ECLI:NL:RBDHA:2025:1324
Rechtbank Den Haag
- Eerste aanleg - enkelvoudig
- Rechtspraak.nl
Weigering omgevingsvergunning voor het vervangen van balkons aan woningen in Den Haag
In deze uitspraak beoordeelt de rechtbank het beroep van eisers tegen de afwijzing van hun aanvraag om een omgevingsvergunning voor het veranderen van de woningen aan de [adres 1], [adres 2], [adres 3] en [adres 4] in [plaats] door het vervangen van de balkons. Het bouwplan houdt in dat de bestaande balkons van 1 meter diep vervangen worden door balkons van 3 meter diep. Bij besluit van 14 oktober 2022 heeft verweerder de gevraagde omgevingsvergunning geweigerd, en met het bestreden besluit van 6 april 2023 is verweerder bij het primaire besluit gebleven.

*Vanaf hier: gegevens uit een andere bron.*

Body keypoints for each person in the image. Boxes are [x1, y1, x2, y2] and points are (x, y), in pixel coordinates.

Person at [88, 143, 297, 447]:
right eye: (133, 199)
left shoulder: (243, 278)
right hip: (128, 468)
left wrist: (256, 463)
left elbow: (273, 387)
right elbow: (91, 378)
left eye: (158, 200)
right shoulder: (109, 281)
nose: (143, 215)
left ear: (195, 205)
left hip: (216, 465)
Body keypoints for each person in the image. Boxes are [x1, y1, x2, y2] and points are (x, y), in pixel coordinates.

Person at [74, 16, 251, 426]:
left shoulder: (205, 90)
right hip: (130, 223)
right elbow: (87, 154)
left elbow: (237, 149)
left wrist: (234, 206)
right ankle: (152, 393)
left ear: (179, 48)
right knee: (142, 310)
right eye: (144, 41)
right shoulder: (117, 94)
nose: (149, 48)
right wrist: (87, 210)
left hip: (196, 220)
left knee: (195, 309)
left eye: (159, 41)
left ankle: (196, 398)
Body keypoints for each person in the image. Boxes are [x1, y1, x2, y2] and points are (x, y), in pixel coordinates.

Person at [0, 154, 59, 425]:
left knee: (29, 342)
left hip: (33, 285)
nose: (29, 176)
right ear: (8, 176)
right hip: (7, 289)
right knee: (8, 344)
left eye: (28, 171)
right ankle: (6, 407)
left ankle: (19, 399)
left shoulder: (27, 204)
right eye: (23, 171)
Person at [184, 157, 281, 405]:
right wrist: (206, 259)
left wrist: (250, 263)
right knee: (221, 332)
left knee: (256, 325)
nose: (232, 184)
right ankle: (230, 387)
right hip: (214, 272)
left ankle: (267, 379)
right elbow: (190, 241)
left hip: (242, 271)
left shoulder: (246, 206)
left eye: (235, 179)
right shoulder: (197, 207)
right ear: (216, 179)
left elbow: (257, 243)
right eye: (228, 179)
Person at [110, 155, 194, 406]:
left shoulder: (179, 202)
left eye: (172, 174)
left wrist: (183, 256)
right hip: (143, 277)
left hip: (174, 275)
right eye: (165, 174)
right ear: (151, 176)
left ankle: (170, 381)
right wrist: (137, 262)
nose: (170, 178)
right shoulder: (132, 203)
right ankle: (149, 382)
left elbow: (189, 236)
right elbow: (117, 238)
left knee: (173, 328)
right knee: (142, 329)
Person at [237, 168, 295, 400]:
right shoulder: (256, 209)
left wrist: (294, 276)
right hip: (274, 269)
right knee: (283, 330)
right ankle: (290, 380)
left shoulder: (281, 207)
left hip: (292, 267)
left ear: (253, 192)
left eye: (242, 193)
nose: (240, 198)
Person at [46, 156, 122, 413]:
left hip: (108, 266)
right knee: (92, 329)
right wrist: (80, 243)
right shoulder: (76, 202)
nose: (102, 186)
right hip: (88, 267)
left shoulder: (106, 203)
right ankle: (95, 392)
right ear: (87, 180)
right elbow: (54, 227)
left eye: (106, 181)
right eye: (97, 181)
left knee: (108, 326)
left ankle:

Eisers hebben beroep ingesteld tegen dit besluit, waarop verweerder heeft gereageerd met een verweerschrift. De rechtbank heeft het beroep op 16 december 2024 behandeld, maar het onderzoek werd heropend omdat één van de eisers, [naam 1], was overleden. De erfgenamen hebben aangegeven het beroep te willen voortzetten.
Eisers, eigenaren van de woningen, willen de balkons aan de achterzijde vervangen en uitbreiden, omdat het staal in het beton aan het roesten is. Verweerder heeft de omgevingsvergunning geweigerd, omdat het bouwplan in strijd is met redelijke eisen van welstand en het bestemmingsplan. De rechtbank beoordeelt de weigering aan de hand van de beroepsgronden van eisers. De rechtbank stelt vast dat het welstandsadvies negatief is en dat verweerder dit advies terecht aan zijn oordeel heeft ten grondslag gelegd. De rechtbank concludeert dat verweerder afdoende heeft onderbouwd dat het bouwplan in strijd is met redelijke eisen van welstand en dat hij in redelijkheid heeft kunnen besluiten om geen gebruik te maken van zijn bevoegdheid om af te wijken van het bestemmingsplan. Het beroep van eisers is ongegrond verklaard, en zij krijgen geen griffierecht terug of vergoeding van proceskosten.